Advogado – Calma. Eu vou falar com o Juiz. (para ele) Meretísimo, pode me conceder um instante?

Juiz – Sim. O que deseja?

          O Advogado se aproxima dele e lhe fala em voz baixa, foco marcando atrás o rosto ansioso do Réu.

Juiz – (erguendo-se) O que quer é impossível, Doutor. Não existe um “presídio especial” para travestis e gays.

Advogado – Mas ele pode ficar em cela separada, como os que têm curso superior. Isto é possível!

Juiz – (irônico) E ele é formado em que? Na “universidade da vida”?

Advogado – A lei não pode ser inflexível e desumana. Ela tem de ser interpretada para indicar o caminho mais certo, para…

Juiz– (corta) – Quer me dar lições, Doutor? Faça concurso e venha para o meu lugar. Enquanto isso não acontece, não há o que discutir: pela lei ele é um cidadão do sexo masculino e como tal será por mim tratado.

– E se acontecer o que ele teme… senhor responde pelas consequências?

       

Corte de luz. Reabre com alguém entrando em outro lugar onde agora está o Advogado:

Dr. Paulo! Dr. Paulo! O travesti… Aconteceu! Aconteceu o que ele temia! Assim que foi posto na cela com uns 30 caras partiram todos pra cima dele! E ele foi agredido, xingado, estuprado, espancado, e acabaram enfiando nele um cabo de vassoura que arrebentou ele todo por dentro! Hemorragia interna!
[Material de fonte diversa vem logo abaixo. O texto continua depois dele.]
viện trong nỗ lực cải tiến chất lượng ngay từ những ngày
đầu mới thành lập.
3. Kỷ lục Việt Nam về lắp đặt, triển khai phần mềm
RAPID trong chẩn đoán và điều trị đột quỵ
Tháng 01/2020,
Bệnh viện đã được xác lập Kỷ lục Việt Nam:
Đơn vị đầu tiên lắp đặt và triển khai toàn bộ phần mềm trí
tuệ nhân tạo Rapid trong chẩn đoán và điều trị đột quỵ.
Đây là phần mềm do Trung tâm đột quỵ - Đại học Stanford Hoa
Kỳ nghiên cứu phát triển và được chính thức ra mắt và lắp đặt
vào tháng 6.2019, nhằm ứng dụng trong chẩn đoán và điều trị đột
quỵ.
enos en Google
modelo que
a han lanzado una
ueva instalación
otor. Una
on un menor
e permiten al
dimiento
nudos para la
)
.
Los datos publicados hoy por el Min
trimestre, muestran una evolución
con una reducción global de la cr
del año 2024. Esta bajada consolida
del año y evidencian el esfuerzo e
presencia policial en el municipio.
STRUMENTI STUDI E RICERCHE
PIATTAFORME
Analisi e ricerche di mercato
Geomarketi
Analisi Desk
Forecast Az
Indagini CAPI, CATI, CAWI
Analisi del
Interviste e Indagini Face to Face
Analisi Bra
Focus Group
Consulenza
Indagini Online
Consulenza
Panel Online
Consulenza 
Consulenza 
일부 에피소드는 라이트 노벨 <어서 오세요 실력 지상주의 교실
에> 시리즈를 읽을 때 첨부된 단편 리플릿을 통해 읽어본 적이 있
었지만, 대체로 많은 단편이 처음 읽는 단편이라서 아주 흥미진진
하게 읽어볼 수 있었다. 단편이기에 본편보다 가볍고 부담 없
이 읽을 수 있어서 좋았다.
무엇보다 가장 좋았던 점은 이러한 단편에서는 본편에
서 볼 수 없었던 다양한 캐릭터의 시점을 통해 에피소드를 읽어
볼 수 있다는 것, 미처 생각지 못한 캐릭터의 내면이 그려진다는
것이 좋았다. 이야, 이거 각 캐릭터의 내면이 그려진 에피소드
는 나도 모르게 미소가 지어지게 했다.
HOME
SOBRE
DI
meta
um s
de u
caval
Morreu a caminho do hospital!

Advogado (revoltado) – Ele sabia que isso ia acontecer! Sabia que seria brutalizado até a morte! Um assassinato!

  1. Vira-se para a platéia

E deste assassinato, quem é culpado? O Juiz, os jurados, os presidiários… ou toda a sociedade, com seus preconceitos e sua in-diferença?…

 

         Luz se fecha em resistência sobre sua figura imóvel e sua pergunta.